● **WORK TO COMPLETE**
Give back each line of the data exactly.

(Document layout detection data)
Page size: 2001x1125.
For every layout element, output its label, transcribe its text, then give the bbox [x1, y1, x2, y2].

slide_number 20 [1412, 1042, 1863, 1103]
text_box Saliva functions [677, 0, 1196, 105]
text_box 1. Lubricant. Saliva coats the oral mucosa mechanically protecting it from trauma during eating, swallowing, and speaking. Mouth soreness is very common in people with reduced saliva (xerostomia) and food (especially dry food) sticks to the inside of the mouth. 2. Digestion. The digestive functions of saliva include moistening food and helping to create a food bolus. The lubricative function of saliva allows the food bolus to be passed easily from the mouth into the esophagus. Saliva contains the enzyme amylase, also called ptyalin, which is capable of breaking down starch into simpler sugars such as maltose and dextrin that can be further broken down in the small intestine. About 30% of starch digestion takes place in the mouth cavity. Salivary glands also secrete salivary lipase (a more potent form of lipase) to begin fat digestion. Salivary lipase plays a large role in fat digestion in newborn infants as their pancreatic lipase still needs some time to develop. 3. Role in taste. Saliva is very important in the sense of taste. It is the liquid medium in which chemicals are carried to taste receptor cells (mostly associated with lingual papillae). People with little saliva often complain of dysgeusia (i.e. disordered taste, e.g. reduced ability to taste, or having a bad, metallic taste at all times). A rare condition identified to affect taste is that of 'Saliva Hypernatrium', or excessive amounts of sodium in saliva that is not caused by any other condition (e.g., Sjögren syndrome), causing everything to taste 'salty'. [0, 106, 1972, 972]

● **EXERCISE SOLUTION**
Page size: 2001x1125.
For every layout element, output its label, transcribe its text, then give the bbox [x1, y1, x2, y2].

slide_number 20 [1412, 1042, 1863, 1103]
text_box Saliva functions [677, 0, 1196, 105]
text_box 1. Lubricant. Saliva coats the oral mucosa mechanically protecting it from trauma during eating, swallowing, and speaking. Mouth soreness is very common in people with reduced saliva (xerostomia) and food (especially dry food) sticks to the inside of the mouth. 2. Digestion. The digestive functions of saliva include moistening food and helping to create a food bolus. The lubricative function of saliva allows the food bolus to be passed easily from the mouth into the esophagus. Saliva contains the enzyme amylase, also called ptyalin, which is capable of breaking down starch into simpler sugars such as maltose and dextrin that can be further broken down in the small intestine. About 30% of starch digestion takes place in the mouth cavity. Salivary glands also secrete salivary lipase (a more potent form of lipase) to begin fat digestion. Salivary lipase plays a large role in fat digestion in newborn infants as their pancreatic lipase still needs some time to develop. 3. Role in taste. Saliva is very important in the sense of taste. It is the liquid medium in which chemicals are carried to taste receptor cells (mostly associated with lingual papillae). People with little saliva often complain of dysgeusia (i.e. disordered taste, e.g. reduced ability to taste, or having a bad, metallic taste at all times). A rare condition identified to affect taste is that of 'Saliva Hypernatrium', or excessive amounts of sodium in saliva that is not caused by any other condition (e.g., Sjögren syndrome), causing everything to taste 'salty'. [0, 106, 1972, 972]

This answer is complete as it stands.